Holger Weiß is already working on his next project in Sweden. Day-to-day business continues for COOP at CLog. “The upgrade has given us a state-of-the-art solution that has been enhanced during ongoing operations to a throughput volume that could not even have been anticipated in the original design phase. Now, we are further optimizing the processes”, explains Glomlien. With the expansion, also COOP’s software systems were updated to WITRON’s state of the art.

But even after the project has been completed, the processes in the logistics center keep changing, if only because the entire supply chain is subject to fluctuations and customer requirements change. That is why a high level of flexibility is required in all processes. “COOP is pursuing a continuous improvement process and has gained a lot of experience with the facility over the past few years. This is also very impressive for us. They analyze their data, their calculations, select the right picking strategies for the regions and stores, and define how to structure their orders”, says Weiß enthusiastically. They also support the WITRON colleagues on site and in Parkstein when logics change.

Respect extends to all parties involved in the project
Also for WITRON CEO Helmut Prieschenk, the facility in Norway is a showcase project in many aspects. “It shows the transformability of automated processes. It shows how efficiently additional technology can be integrated into an existing system or into an existing building during ongoing operations. However, it is not only technology and buildings that are decisive in such projects, but also the people who successfully carry such a project across the finish line. People who have shown how even challenging situations can be mastered efficiently when project teams cooperate in a constructive and trustful manner throughout all project phases.
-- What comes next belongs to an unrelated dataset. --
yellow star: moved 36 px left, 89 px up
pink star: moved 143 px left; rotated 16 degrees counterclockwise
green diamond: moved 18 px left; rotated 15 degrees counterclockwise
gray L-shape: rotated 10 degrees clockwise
With this expansion, all those involved in the project have delivered a masterpiece. Both technologically, but even more so in terms of the commitment shown. While the technical requirements were already a challenging task for the COOP and WITRON teams, their implementation was further complicated over many months by the Corona pandemic. In order to meet the necessary tight time schedule despite health policy impairments, the colleagues showed a maximum of “heart and soul”, grew with the challenges, and did a great job. Projects are made by people for people. And the people involved have delivered a performance that deserves the utmost respect and represents the spirit of both companies.”